• [Task prompt]: I need all the entries repeated exactly as written.

• [Entries supplied]:
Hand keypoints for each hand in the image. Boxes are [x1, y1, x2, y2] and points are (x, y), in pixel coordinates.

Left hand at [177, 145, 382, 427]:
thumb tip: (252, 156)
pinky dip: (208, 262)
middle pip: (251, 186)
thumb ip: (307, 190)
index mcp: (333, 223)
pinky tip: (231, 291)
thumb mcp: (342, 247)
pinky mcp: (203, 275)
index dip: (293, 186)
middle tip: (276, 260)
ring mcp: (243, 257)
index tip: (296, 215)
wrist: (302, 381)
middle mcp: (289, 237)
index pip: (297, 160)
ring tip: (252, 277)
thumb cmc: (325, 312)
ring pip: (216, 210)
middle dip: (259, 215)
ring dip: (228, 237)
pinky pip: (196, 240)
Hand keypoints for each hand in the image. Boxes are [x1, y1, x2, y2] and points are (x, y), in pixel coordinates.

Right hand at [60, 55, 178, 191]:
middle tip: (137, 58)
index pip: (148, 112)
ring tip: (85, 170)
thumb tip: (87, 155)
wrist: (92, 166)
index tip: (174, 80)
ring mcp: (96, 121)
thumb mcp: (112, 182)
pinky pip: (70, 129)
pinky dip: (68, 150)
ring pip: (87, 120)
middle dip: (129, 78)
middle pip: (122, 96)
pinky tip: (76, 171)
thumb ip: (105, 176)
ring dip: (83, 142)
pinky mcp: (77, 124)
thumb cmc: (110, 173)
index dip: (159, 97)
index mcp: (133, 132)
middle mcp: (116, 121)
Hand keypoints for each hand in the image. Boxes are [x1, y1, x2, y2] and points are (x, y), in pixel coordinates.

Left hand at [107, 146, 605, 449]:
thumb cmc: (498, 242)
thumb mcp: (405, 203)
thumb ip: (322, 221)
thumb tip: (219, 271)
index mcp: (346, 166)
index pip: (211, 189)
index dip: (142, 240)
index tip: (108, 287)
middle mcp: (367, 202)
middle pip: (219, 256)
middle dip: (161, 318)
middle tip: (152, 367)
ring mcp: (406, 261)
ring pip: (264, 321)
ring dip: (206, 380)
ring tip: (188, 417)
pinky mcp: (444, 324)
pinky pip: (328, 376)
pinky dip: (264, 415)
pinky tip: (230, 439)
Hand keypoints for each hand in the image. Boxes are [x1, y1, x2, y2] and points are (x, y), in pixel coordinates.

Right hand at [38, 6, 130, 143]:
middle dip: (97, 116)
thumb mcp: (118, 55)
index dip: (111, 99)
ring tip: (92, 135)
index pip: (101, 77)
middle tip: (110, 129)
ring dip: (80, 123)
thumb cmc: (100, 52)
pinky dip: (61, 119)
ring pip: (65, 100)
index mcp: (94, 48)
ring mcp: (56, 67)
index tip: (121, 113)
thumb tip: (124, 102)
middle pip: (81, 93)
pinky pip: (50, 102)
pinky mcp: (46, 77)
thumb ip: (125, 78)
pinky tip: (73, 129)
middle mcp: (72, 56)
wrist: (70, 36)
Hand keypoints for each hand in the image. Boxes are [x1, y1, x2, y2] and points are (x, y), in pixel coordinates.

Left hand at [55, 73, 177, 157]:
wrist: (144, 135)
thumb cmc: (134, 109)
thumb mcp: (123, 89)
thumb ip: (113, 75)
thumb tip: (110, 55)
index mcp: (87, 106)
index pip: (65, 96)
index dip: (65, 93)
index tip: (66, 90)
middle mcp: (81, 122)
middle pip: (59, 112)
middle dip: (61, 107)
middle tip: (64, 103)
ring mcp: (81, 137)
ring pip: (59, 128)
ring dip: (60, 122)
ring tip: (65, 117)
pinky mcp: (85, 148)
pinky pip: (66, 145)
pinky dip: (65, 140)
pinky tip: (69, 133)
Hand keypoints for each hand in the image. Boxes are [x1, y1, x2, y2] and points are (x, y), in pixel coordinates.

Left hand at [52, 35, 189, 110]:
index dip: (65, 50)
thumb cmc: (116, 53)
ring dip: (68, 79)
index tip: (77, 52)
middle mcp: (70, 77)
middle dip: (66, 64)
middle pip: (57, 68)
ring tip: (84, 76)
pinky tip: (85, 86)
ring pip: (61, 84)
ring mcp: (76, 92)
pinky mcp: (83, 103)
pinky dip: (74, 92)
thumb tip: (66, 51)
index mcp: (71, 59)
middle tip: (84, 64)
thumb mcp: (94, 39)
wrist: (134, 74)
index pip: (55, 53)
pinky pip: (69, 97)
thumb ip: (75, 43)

• [Written response]:
Hand keypoints for each hand in the image. Boxes are [x1, y1, x2, y2] and points are (x, y), in pixel coordinates.

Left hand at [177, 145, 382, 427]:
thumb tip: (252, 156)
pinky dip: (208, 262)
middle pip: (251, 186)
thumb ip: (307, 190)
index mcp: (333, 223)
pinky tip: (231, 291)
thumb mcp: (342, 247)
pinky mcp: (203, 275)
index dip: (293, 186)
middle tip: (276, 260)
ring mcp: (243, 257)
index tip: (296, 215)
wrist: (302, 381)
middle mcp: (289, 237)
index pip: (297, 160)
ring tip: (252, 277)
thumb cmc: (325, 312)
ring pip: (216, 210)
middle dip: (259, 215)
ring dip: (228, 237)
pinky pip: (196, 240)
Hand keypoints for each hand in the image. Boxes are [x1, y1, x2, y2] and points are (x, y), in pixel coordinates.

Right hand at [60, 55, 178, 191]:
middle tip: (137, 58)
index pip: (148, 112)
ring tip: (85, 170)
thumb tip: (87, 155)
wrist: (92, 166)
index tip: (174, 80)
ring mcp: (96, 121)
thumb mcp: (112, 182)
pinky pip: (70, 129)
pinky dip: (68, 150)
ring pip: (87, 120)
middle dip: (129, 78)
middle pip: (122, 96)
pinky tip: (76, 171)
thumb ip: (105, 176)
ring dip: (83, 142)
pinky mcp: (77, 124)
thumb cmc: (110, 173)
index dip: (159, 97)
index mcp: (133, 132)
middle mcp: (116, 121)
Hand keypoints for each hand in the image. Boxes are [x1, y1, x2, y2] and points are (x, y), in pixel coordinates.

Left hand at [107, 146, 605, 449]:
thumb cmc: (498, 242)
thumb mcp: (405, 203)
thumb ip: (322, 221)
thumb tip: (219, 271)
index mcp: (346, 166)
index pip: (211, 189)
index dip: (142, 240)
index tip: (108, 287)
middle mcp: (367, 202)
middle pip: (219, 256)
middle dip: (161, 318)
middle tip: (152, 367)
ring mcp: (406, 261)
ring pip: (264, 321)
ring dip: (206, 380)
ring tip: (188, 417)
pinky mcp: (444, 324)
pinky pip: (328, 376)
pinky dip: (264, 415)
pinky tip: (230, 439)
Hand keypoints for each hand in the image. Boxes are [x1, y1, x2, y2] and points are (x, y), in pixel coordinates.

Right hand at [38, 6, 130, 143]:
middle dip: (97, 116)
thumb mcp: (118, 55)
index dip: (111, 99)
ring tip: (92, 135)
index pip: (101, 77)
middle tip: (110, 129)
ring dip: (80, 123)
thumb cmc: (100, 52)
pinky dip: (61, 119)
ring pip: (65, 100)
index mcp: (94, 48)
ring mcp: (56, 67)
index tip: (121, 113)
thumb tip: (124, 102)
middle pip: (81, 93)
pinky pip: (50, 102)
pinky mcp: (46, 77)
thumb ip: (125, 78)
pinky tip: (73, 129)
middle mcp: (72, 56)
wrist: (70, 36)
Hand keypoints for each hand in the image. Boxes are [x1, y1, x2, y2] and points are (x, y), in pixel coordinates.

Left hand at [55, 73, 177, 157]:
wrist: (144, 135)
thumb cmc: (134, 109)
thumb mcp: (123, 89)
thumb ip: (113, 75)
thumb tip: (110, 55)
index mcp: (87, 106)
index pip: (65, 96)
index dip: (65, 93)
index tip: (66, 90)
middle mcp: (81, 122)
middle pip: (59, 112)
middle dip: (61, 107)
middle tip: (64, 103)
ring mcp: (81, 137)
ring pip: (59, 128)
ring dip: (60, 122)
ring tip: (65, 117)
pinky mcp: (85, 148)
pinky pip: (66, 145)
pinky dip: (65, 140)
pinky tip: (69, 133)
Hand keypoints for each hand in the image. Boxes are [x1, y1, x2, y2] and points are (x, y), in pixel coordinates.

Left hand at [52, 35, 189, 110]:
index dip: (65, 50)
thumb cmc: (116, 53)
ring dip: (68, 79)
index tip: (77, 52)
middle mcp: (70, 77)
middle dip: (66, 64)
middle pip: (57, 68)
ring tip: (84, 76)
pinky tip: (85, 86)
ring pip: (61, 84)
ring mcp: (76, 92)
pinky mcp: (83, 103)
pinky dip: (74, 92)
thumb tip: (66, 51)
index mcp: (71, 59)
middle tip: (84, 64)
thumb mcp: (94, 39)
wrist: (134, 74)
index pip: (55, 53)
pinky pip: (69, 97)
thumb ip: (75, 43)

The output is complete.